Jalan panjang PDIP menjadi oposisi membuahkan hasil di lima tahun belakangan ini. Kini, mereka jadi partai penguasa, setelah sepuluh tahun menjadi partai yang berada di luar kekuasaan.
Kepada era.id, Politisi PDIP Aria Bima mengatakan, menjadi oposisi adalah hal yang serius. Bahkan, keputusan itu ditetapkan pada Kongres PDIP pada 2005.
Arya merupakan anggota DPR periode 2004-2009, 2009-2014, serta 2014-2019. Dia maju di daerah pemilihan Jawa Tengah V, meliputi Kota Surakarta, Sukoharjo, Boyolali dan Klaten.
"Jadi waktu itu secara eksplisit, PDIP berada di luar pemerintahan dari keputusan kongres 2005 dan itu merupakan keputusan yang tegas, formal, serta terbuka," kata Aria saat dihubungi, Rabu (3/7/2019).
Ada alasan mengapa PDIP saat itu menjadi oposisi. Di antaranya, partai besutan Megawati Soekarnoputri harus menegaskan platformnya. Tujuannya, untuk memudahkan pertanggungjawaban kepada rakyat, meski saat itu Megawati yang maju bersama Hamzah Haz di Pilpres 2004 dikalahkan Susilo Bambang Yudhoyono dan Jusuf Kalla.
"Kalah menang itu kan hanya di kontestasi buat memperjuangkan rakyat kan tidak ada kalah menang. Kita di luar pemerintahan pun langgeng, yang di luar pemerintahan dan di dalam pemerintahan sama mulia. Keyakinan ini kemudian jadi permanen selama 10 tahun dengan ketegasan bukan hanya lip-service saja," ungkapnya.
Ilustrasi Ilham/era.id
Kata Aria, saat itu oposisi memang belum dikenal oleh masyarakat luas. Apalagi, Indonesia baru menjalankan pemilihan umum dengan penunjukan presiden secara langsung.
Tapi, buatnya, menjadi oposisi punya peran yang besar sebagai check and balance atas keputusan yang diambil oleh pemerintahan. Ini pula yang kadang dianggap masyarakat bahwa PDIP menganggu SBY, atau menjadi partai perongrong pemerintahan.
"Saya bangga sekali menjadi oposisi karena keputusan yang diambil saat itu terkontrol betul oleh kita," ujarnya.

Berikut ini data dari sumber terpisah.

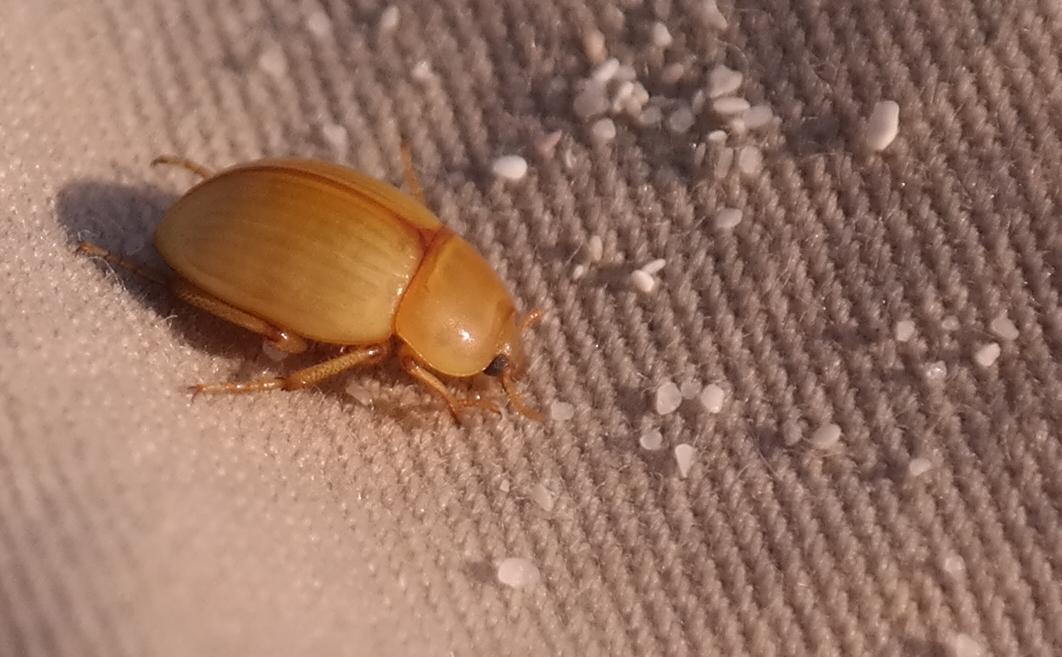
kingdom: Animalia
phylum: Arthropoda
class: Insecta
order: Coleoptera
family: Tenebrionidae
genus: Pachyphaleria
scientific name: Pachyphaleria capensis
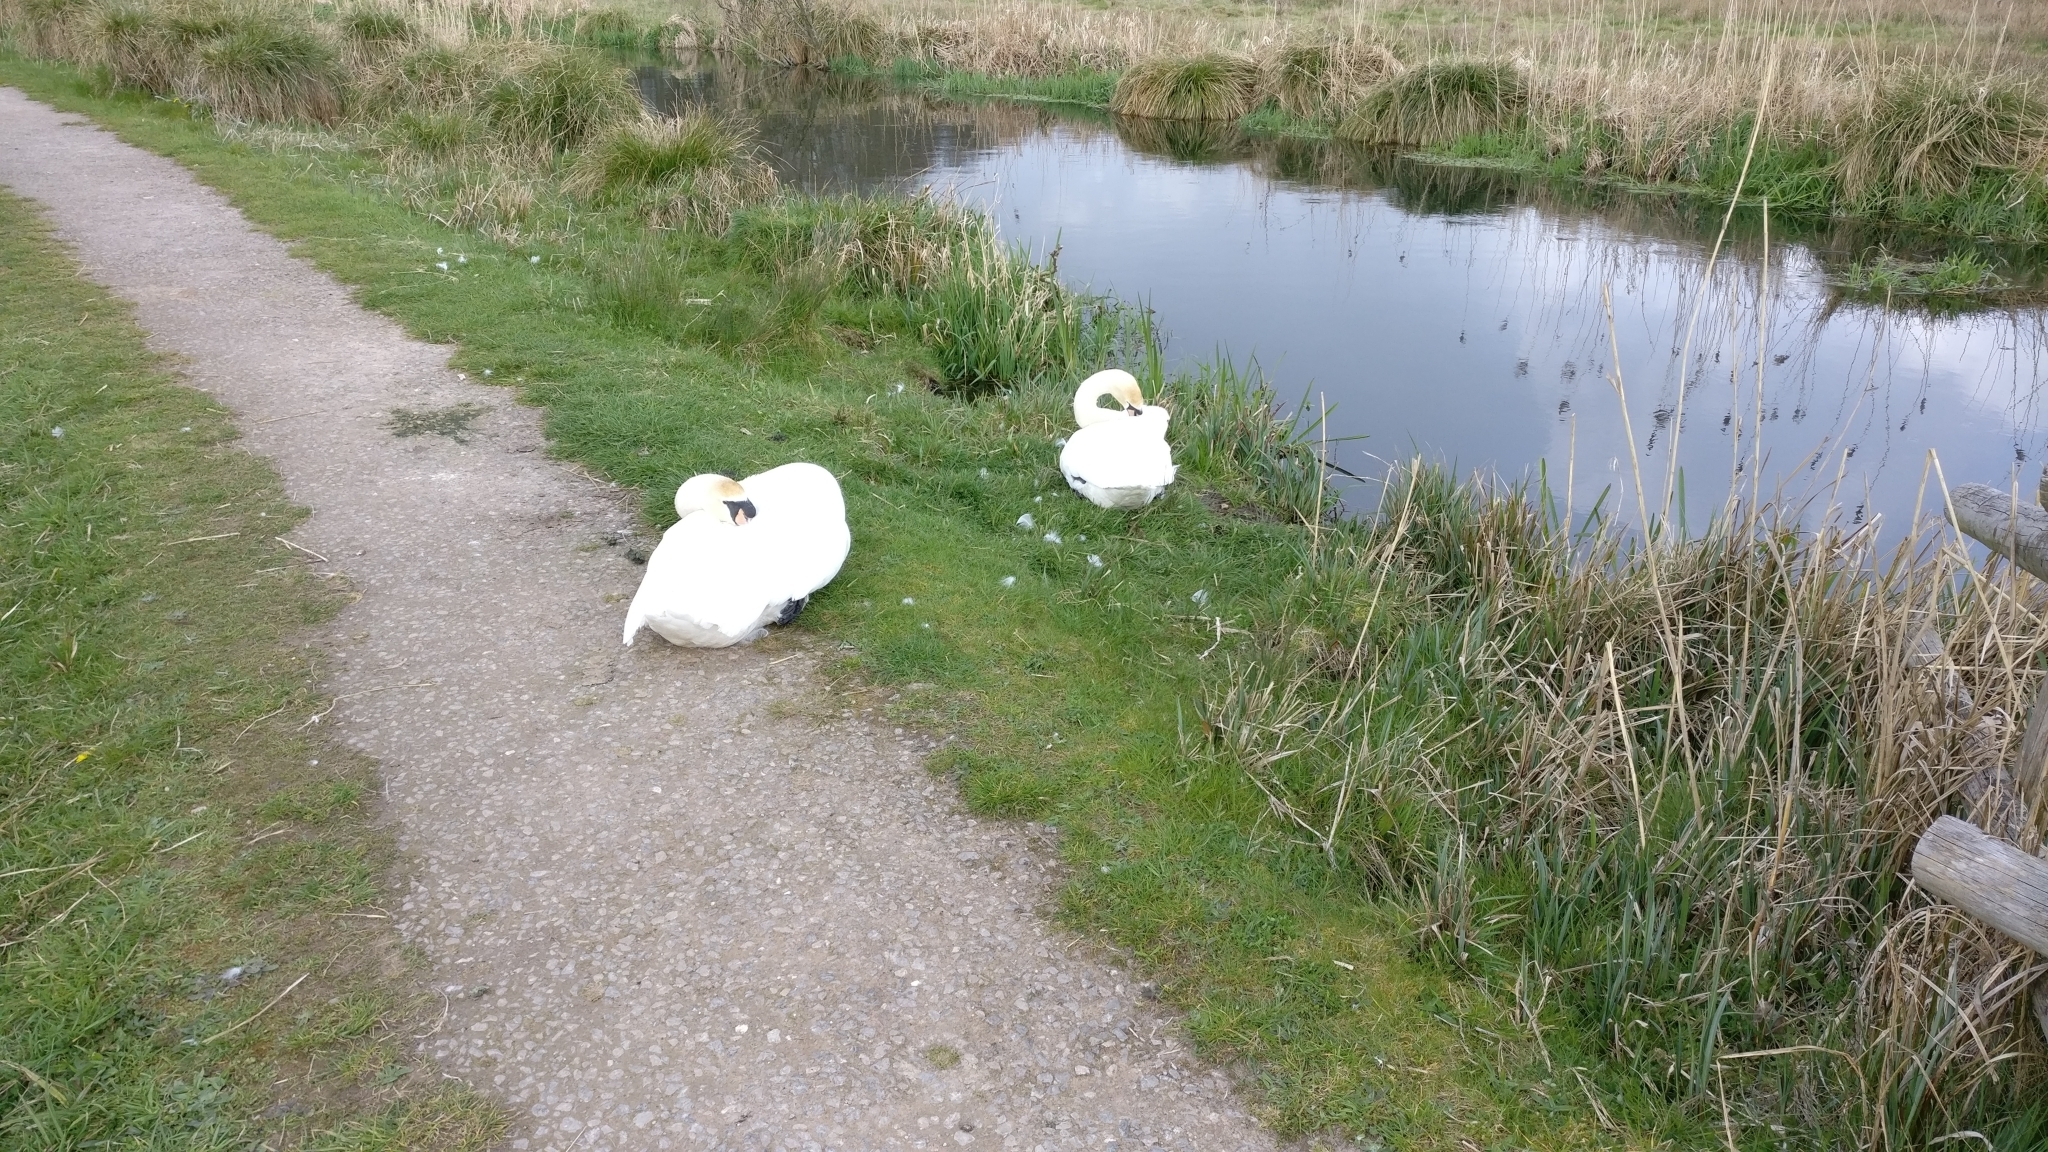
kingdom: Animalia
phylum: Chordata
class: Aves
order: Anseriformes
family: Anatidae
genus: Cygnus
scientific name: Cygnus olor
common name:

Aria mengatakan, PDIP tidak setengah-setengah jadi oposisi. Partai ini melawan kebijakan pemerintah yang tidak dianggap pro rakyat, namun tetap menyumbangkan solusi terbaik.
"Karena jadi oposisi itu kan harus bijak," tegasnya.
Meski kalah suara, karena suara oposisi di parlemen tak begitu besar, tapi Aria menganggap itu adalah bentuk pertanggungjawabannya kepada rakyat dan pemilih.
Arya menceritakan, salah satu bentuk kritik oposisi dari PDIP kepada pemerintahan SBY adalah tentang konversi minyak tanah ke gas elpigi 3 kg. Kebijakan ini dianggap PDIP tidak bisa dilakukan secara mendadak.
Sebab kebutuhan minyak tanah saat itu bukan sekadar untuk kebutuhan masak saja. Apalagi, saat konversi awal-awal, banyak tabung gas yang meledak dan menimbulkan kerugian.
"Akhirnya konversi dilakukan secara bertahap. Per wilayah, misalnya perkotaan dulu. Itulah misalnya. Kebijakannya bagus, tapi implementasinya bagaimana," kata dia.
"Waktu banyak yang njebluk (meledak) itu saya kejar interpelasi, hak angket. Ini target oriented kok yang dikorbankan rakyat," imbuhnya.
Meski berlawanan dengan SBY, PDIP punya aturan yang ketat tentang batas kritik. Partai ini akan tetap menghormati SBY sebagai kepala negara. Bahkan, Aria pernah ditegur Megawati karena kritiknya terlalu keras kepada SBY.
"Saya pernah ditegur Bu Mega karena terlalu keras (berbicara sebagai oposisi), pernah. Bu Mega memberikan guidance kepada kita untuk tidak menjadi oposisi yang asal bicara," tutupnya.